Ex 12:1-8, 11-14; 1 Cor 11:23-26; Jn 13:1-15
 
The ritual of the washing of feet, as it is practiced in many parishes, is both a moving experience and one of the liturgy’s most teachable moments. Parishioners are invited to go to one of several stations where towels, basins and pitchers of water are provided. Depending on where you fall in line, you will have your feet washed and then wash someone else’s feet.
 
It might be a stranger, a spouse, a man or woman, adult or child. To meet others through their bare feet is to expose a common vulnerability – why we wear shoes and conceal our feet. Feet have their own stories, and it is often the case that it is much harder to let someone wash your feet than to be acting the role of the servant washer.
 
This common reaction helps us understand Peter’s resistance to letting Jesus kneel before him to wash his feet. It is more than just embarrassment. Peter knows that what the Master is doing by acting as servant is an intimate lesson about the kind of leadership he expects from all his disciples, but especially Peter. He knew he was being baptized to a whole new level.
 
Ordinary authority is about taking control, being in charge, giving orders. Jesus is showing them another way. The one who leads is the one who surrenders himself to the needs of the community, who lays down his life for others, who sets the standard of humility and service for everyone.
 
Among the many in our churches who will take part in the foot washing ritual will be some everyone recognizes as those who nurture the community by their readiness to serve. Jesus points to them as models of the same love he had for his disciples.  In other Scripture accounts of the Last Supper, Jesus will give himself to the community as food and drink, his own body and blood broken and poured out that we might have eternal life.
 
The liturgy is meant to form us in the image and likeness of Jesus.

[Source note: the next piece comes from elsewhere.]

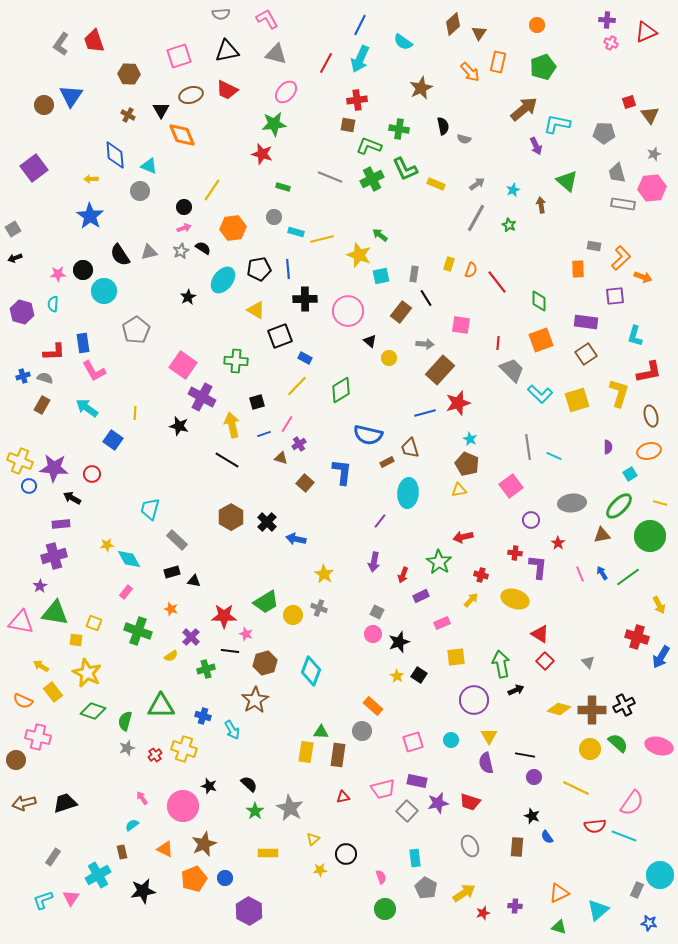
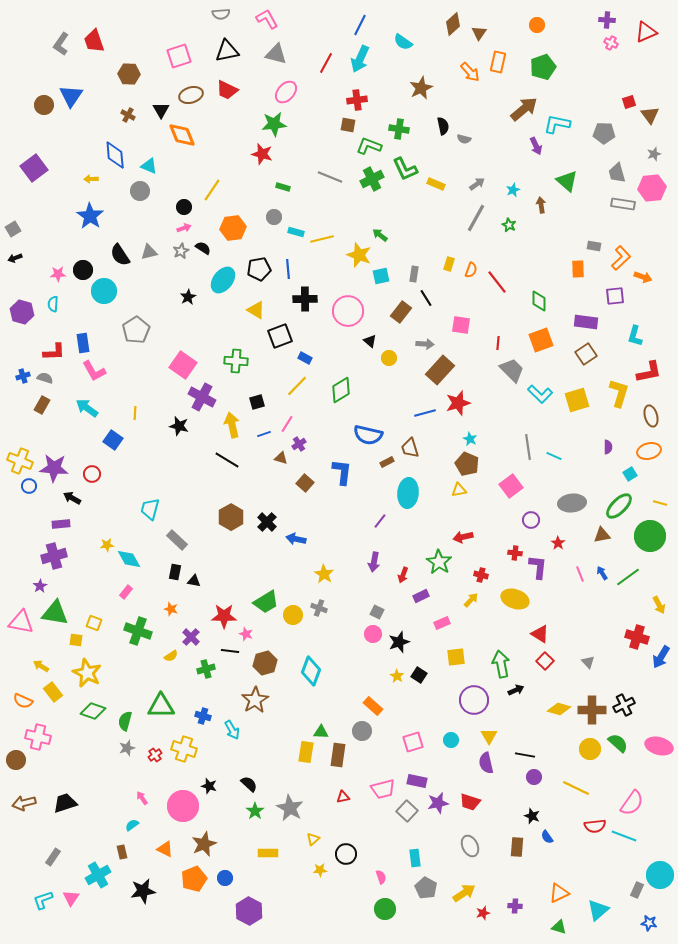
black rectangle at (172, 572): moved 3 px right; rotated 63 degrees counterclockwise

We come from these rituals prepared to be food for one another, servants within the community and to the world.  It does not take a degree in theology or Bible studies to live this way.  It takes only faith and the desire to be like Jesus.
 
The Last Supper will end as night descends on the world and fear seizes his disciples when they follow Jesus to the Mount of Olives. They will flee when their Master, who just hours earlier had washed their feet, is led away to be tried, tortured and executed.  Each of them will go from ritual to reality as the implications of their commitment to Jesus becomes clearer. To rise with him they must also die with him. 
 
Jesus looks up into each of our faces as he washes our feet. His look of love is an invitation to love others as he has loved us.  We can turn away or we can accept this baptism that seals our commitment to see the story of Lent, Holy Week and the Triduum to its dramatic conclusion at the Easter Vigil. What we commemorate is what we are becoming.